Grundsätzlich ist bei all diesen Mobilteilen mit begrüßenswerten automatischen Leistungsreduzierungen weiterhin zu bedenken, dass beim Telefonieren nah am Kopf immer noch hohe und biologisch relevante Strahlungsstärken auftreten. Selbst bei gutem Empfang ist dort noch mit über 100.000 μW/m² zu rechnen. Baubiologisch sind die bei den Mobilteilen gefundenen Reduzierungen somit ungenügend, nötig wären Leistungsreduzierungen bis auf deutlich unter 1000 μW/m² nah am Kopf (was aber wohl nur mit anderen Techniken als DECT erreichbar sein dürfte).
Resümee und Empfehlungen
Gut: Alle Mobilteile hatten die Möglichkeit zum Freisprechen, man kann sie sich beim Telefonieren also weiter weg vom Kopf halten, was die dort entstehenden Belastungen deutlich minimiert.
Insgesamt sind die aktuell durch den Ökotest untersuchten Telefone sicherlich besser als andere DECT-Telefone auf dem Markt, die keine Funkabschaltungen der Basis und/oder keine automatischen Leistungsanpassungen bei den Mobilteilen haben. Sie gehören somit zu den Geräten, die für den Nutzer noch zu den geringsten Strahlungsbelastungen führen, was aber aus baubiologischer Sicht keinesfalls zu einer unkritischen bzw. uneingeschränkten Nutzung führen sollte – alle Modelle arbeiten weiterhin mit aus baubiologischer Sicht abzulehnenden gepulsten Mikrowellen, und bei allen Mobilteilen kommt es während Telefonaten zu Strahlungsintensitäten am Kopf, die von Studien an Handys her von der Weltgesundheitsorganisation WHO als möglicherweise krebserzeugend eingestuft wurden.

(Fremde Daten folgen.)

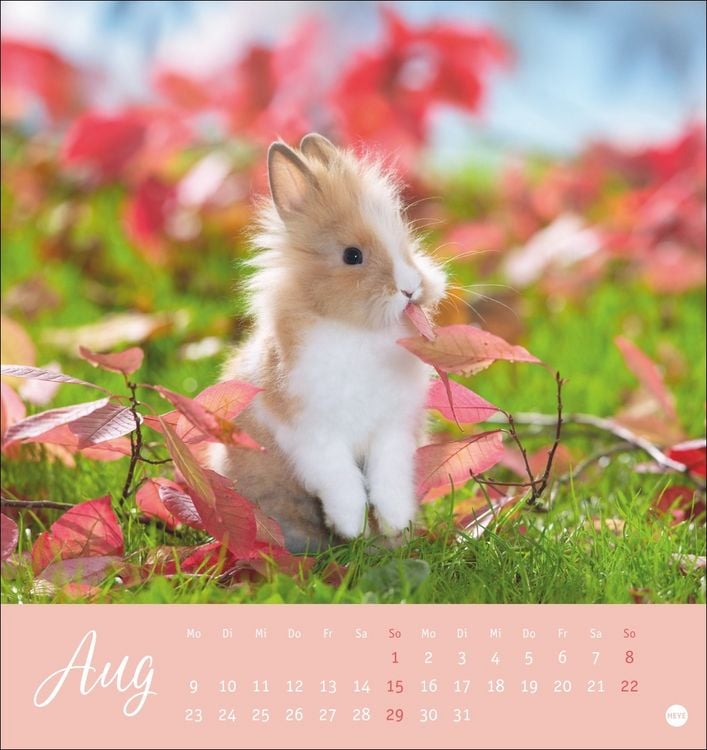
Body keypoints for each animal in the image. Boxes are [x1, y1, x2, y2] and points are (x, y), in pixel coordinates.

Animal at [209, 133, 446, 553]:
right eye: (352, 255)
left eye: (406, 245)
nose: (410, 288)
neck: (359, 332)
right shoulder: (310, 431)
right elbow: (340, 478)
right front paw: (352, 525)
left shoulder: (393, 428)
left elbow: (389, 477)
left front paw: (394, 523)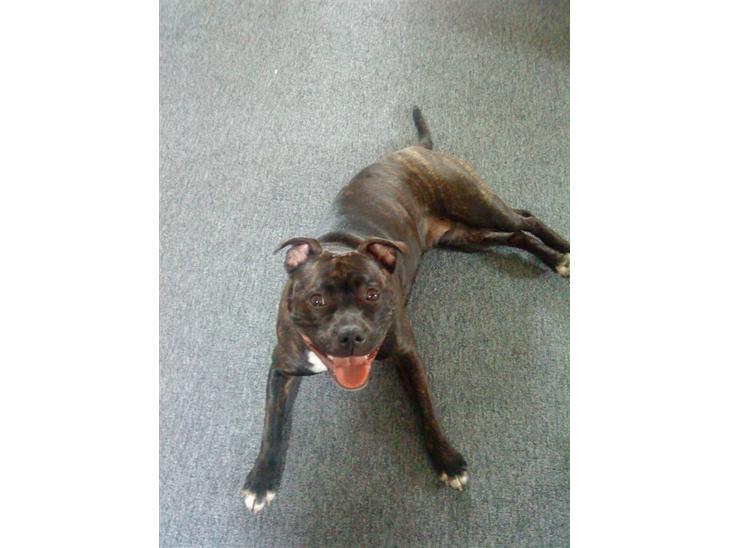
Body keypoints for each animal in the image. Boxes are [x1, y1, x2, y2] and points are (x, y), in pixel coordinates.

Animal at [242, 108, 569, 513]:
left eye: (373, 293)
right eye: (316, 299)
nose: (350, 335)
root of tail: (416, 149)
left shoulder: (406, 353)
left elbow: (425, 408)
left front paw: (446, 460)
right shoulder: (282, 368)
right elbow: (271, 425)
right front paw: (261, 480)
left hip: (478, 205)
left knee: (525, 219)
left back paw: (562, 252)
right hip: (466, 237)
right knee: (517, 234)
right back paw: (554, 255)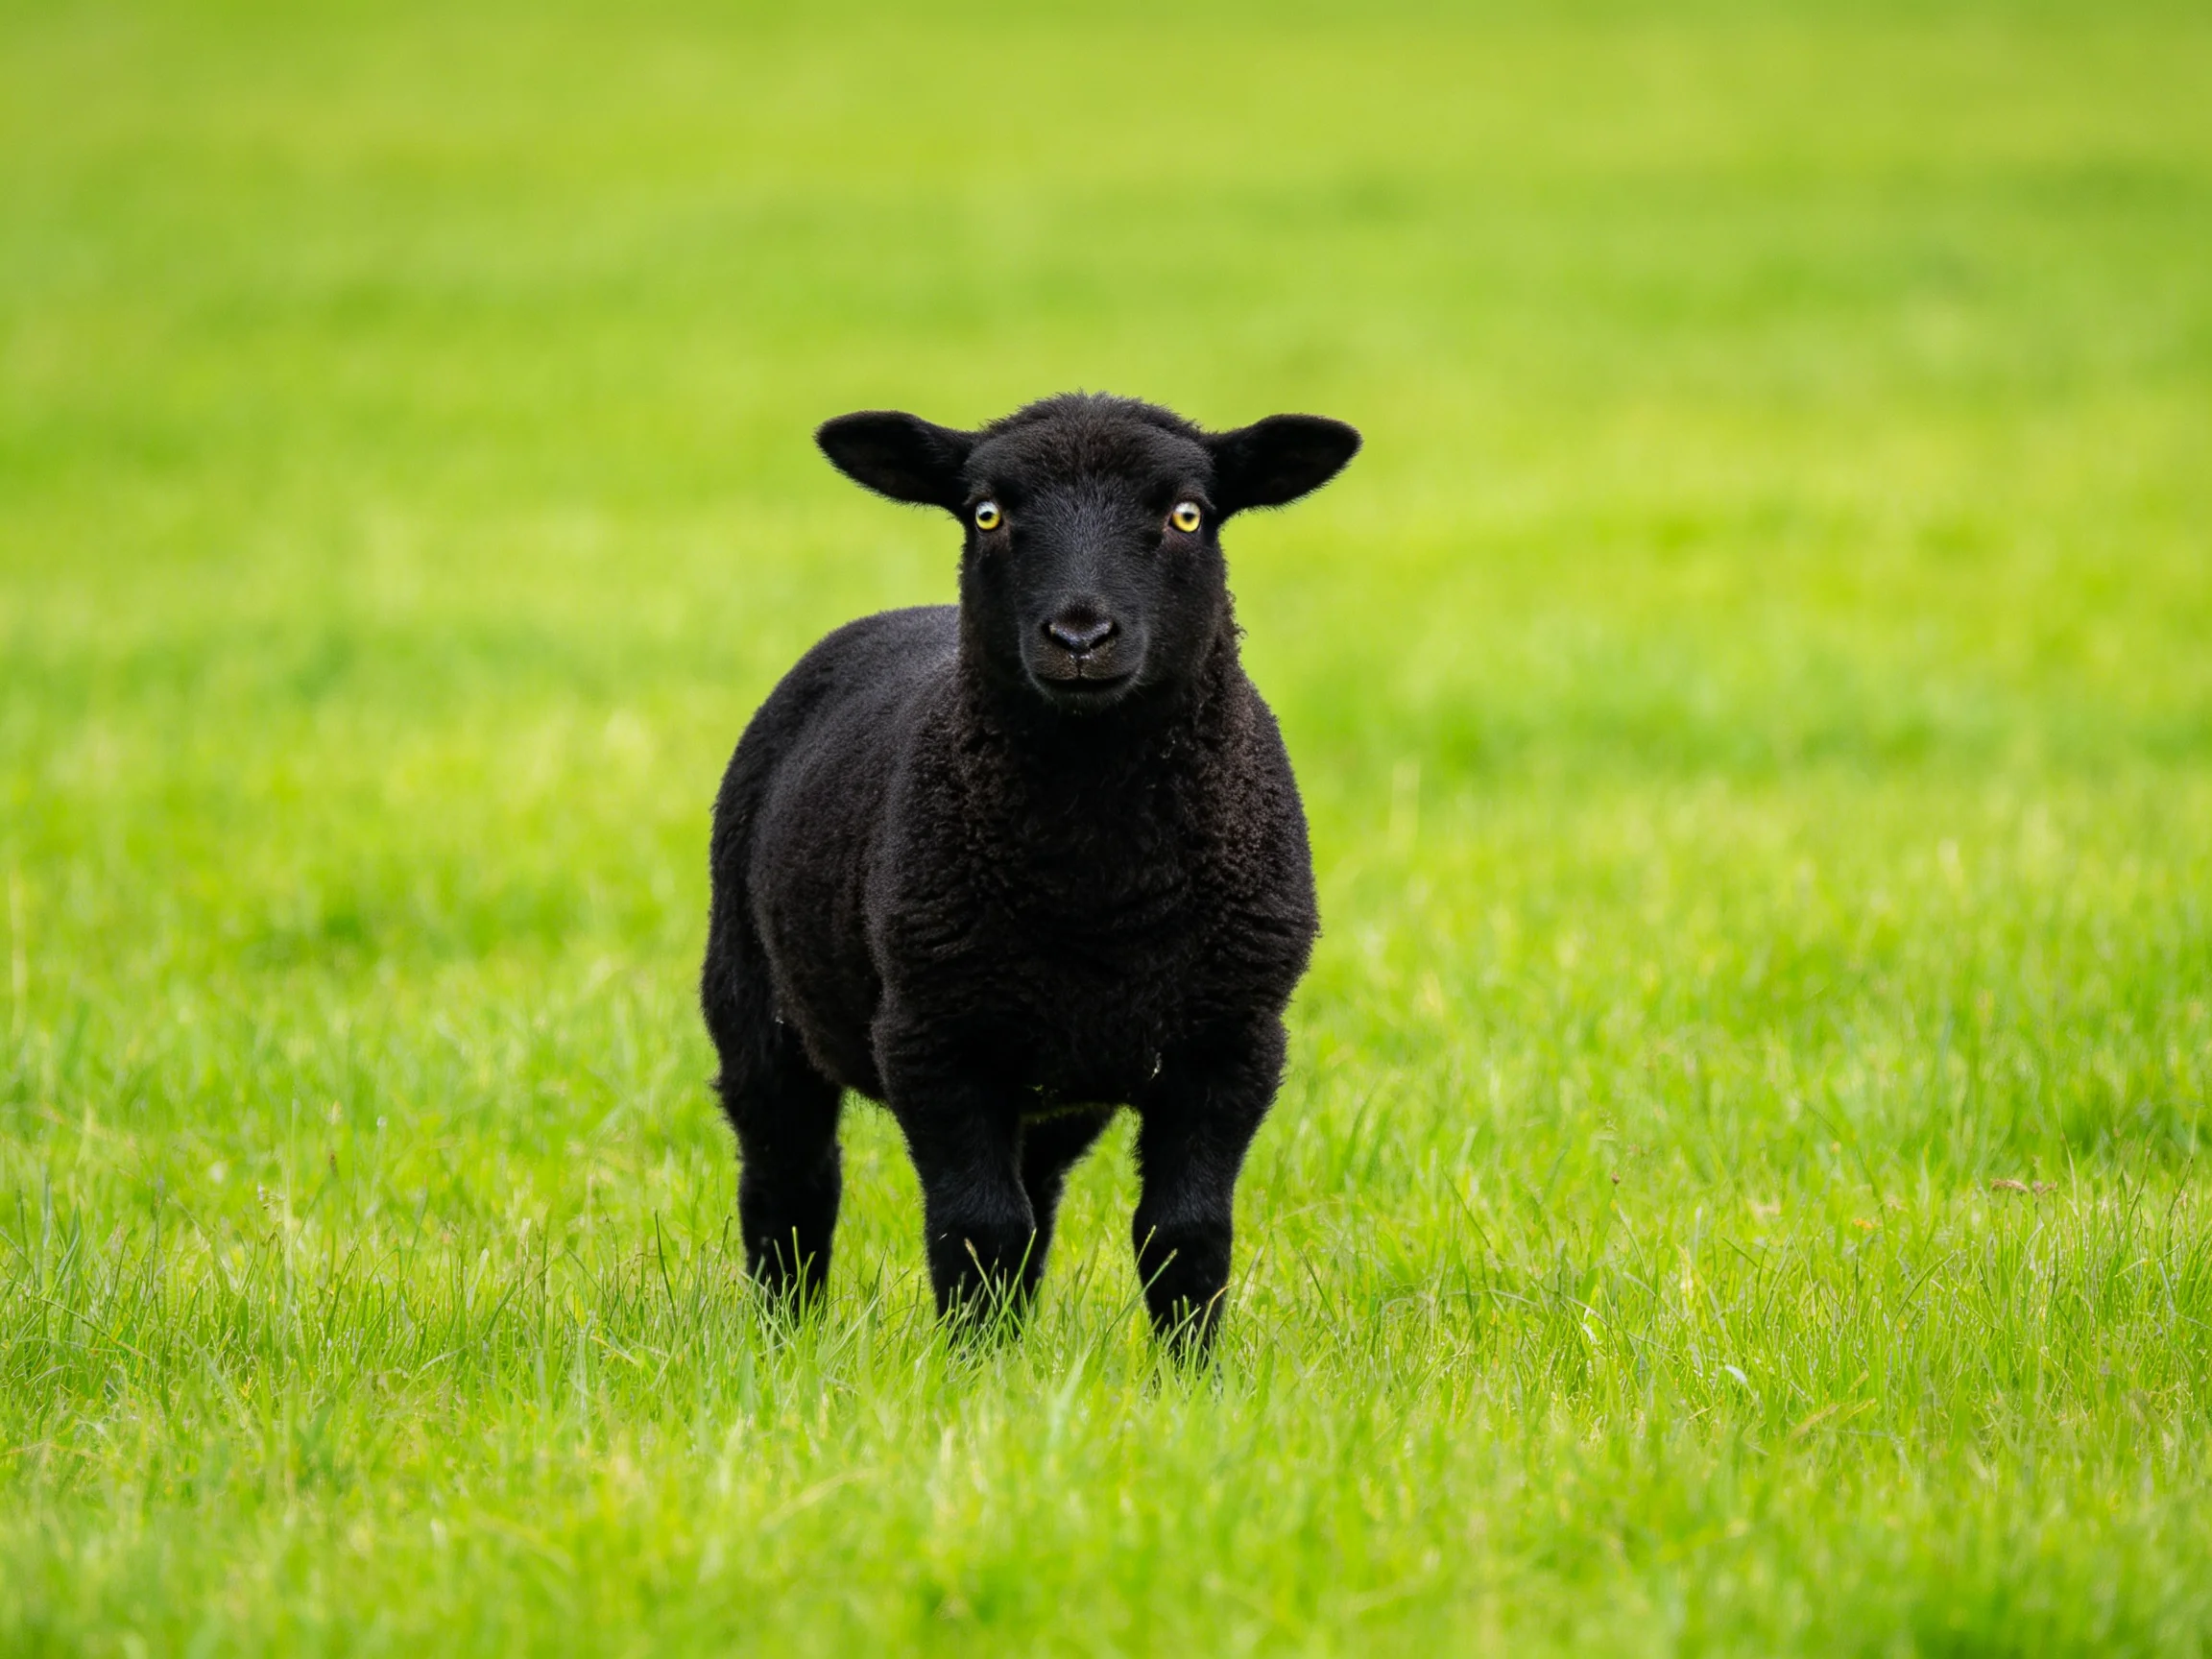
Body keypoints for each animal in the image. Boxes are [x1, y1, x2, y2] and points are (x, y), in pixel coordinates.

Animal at [700, 392, 1359, 1349]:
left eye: (1187, 515)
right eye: (987, 514)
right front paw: (971, 1371)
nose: (1080, 635)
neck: (1102, 885)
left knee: (1036, 1194)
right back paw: (787, 1336)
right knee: (790, 1181)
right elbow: (977, 1227)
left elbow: (1183, 1232)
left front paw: (1191, 1372)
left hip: (1058, 1076)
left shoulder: (1234, 1042)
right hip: (755, 997)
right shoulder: (933, 1038)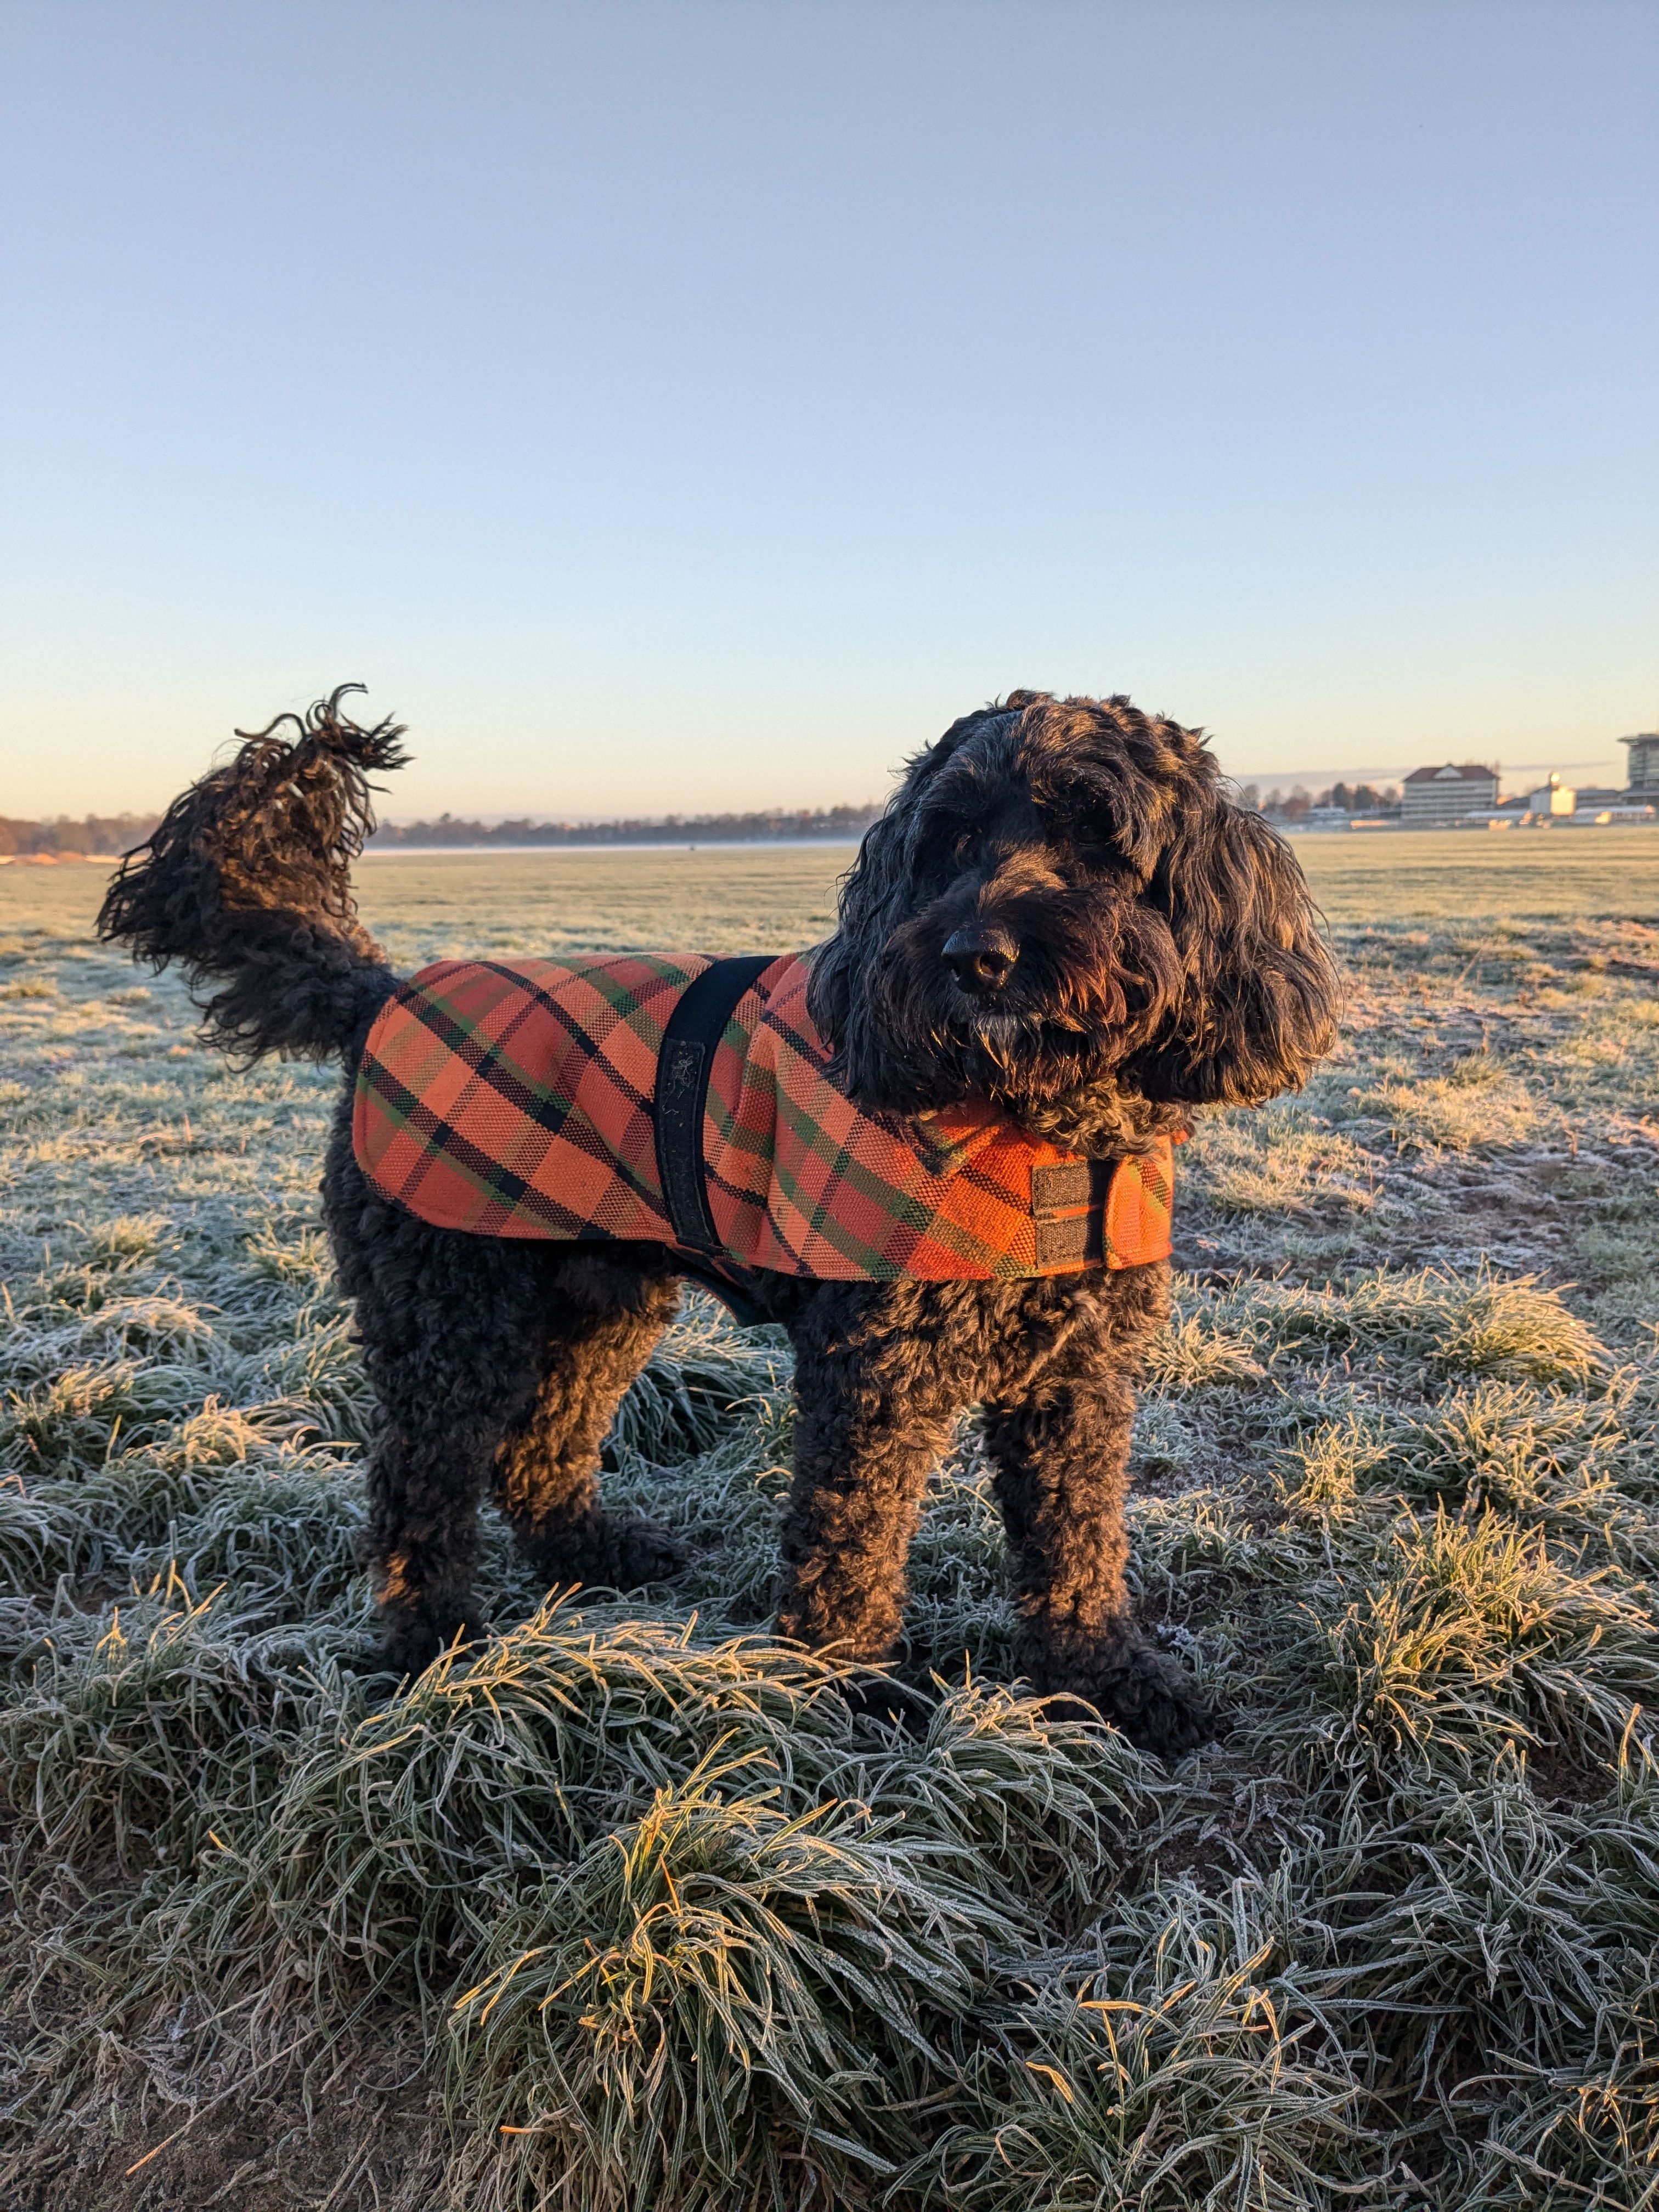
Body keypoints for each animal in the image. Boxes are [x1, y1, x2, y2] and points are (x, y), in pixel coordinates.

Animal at [98, 686, 1337, 1755]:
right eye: (945, 842)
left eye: (1098, 836)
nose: (973, 957)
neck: (1037, 1123)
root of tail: (382, 994)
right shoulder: (874, 1368)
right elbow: (851, 1537)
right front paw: (850, 1690)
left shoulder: (1076, 1375)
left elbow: (1079, 1537)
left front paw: (1104, 1679)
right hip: (449, 1307)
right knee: (419, 1480)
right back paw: (433, 1646)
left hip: (600, 1293)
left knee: (540, 1445)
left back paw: (591, 1553)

Nach wie vor gilt aus baubiologischer Sicht: Nutzen Sie wann immer es geht schnurgebundene Geräte zum Telefonieren, schnurlose entweder gar nicht oder nur selten und allenfalls für kurze Gespräche. Wenn es denn nun unbedingt ab und an ein Mobiltelefon sein soll, bitte unbedingt auf Vorhandensein und Aktivierung der Funkabschaltung der Basis außerhalb von Gesprächen sowie auf ein Gerät mit möglichst guter automatischer Leistungsregulierung des Mobilteils während Telefonaten achten, zudem wann immer möglich mit Freisprechfunktion telefonieren.
Hinweis: Vorsicht bei der Verwendung des neuen DECT-ULE-Standards: Laufen Smart-Home-Anwendungen hierüber, sind i.d.R. keine Basisstation-Eco-Abschaltungen mehr möglich!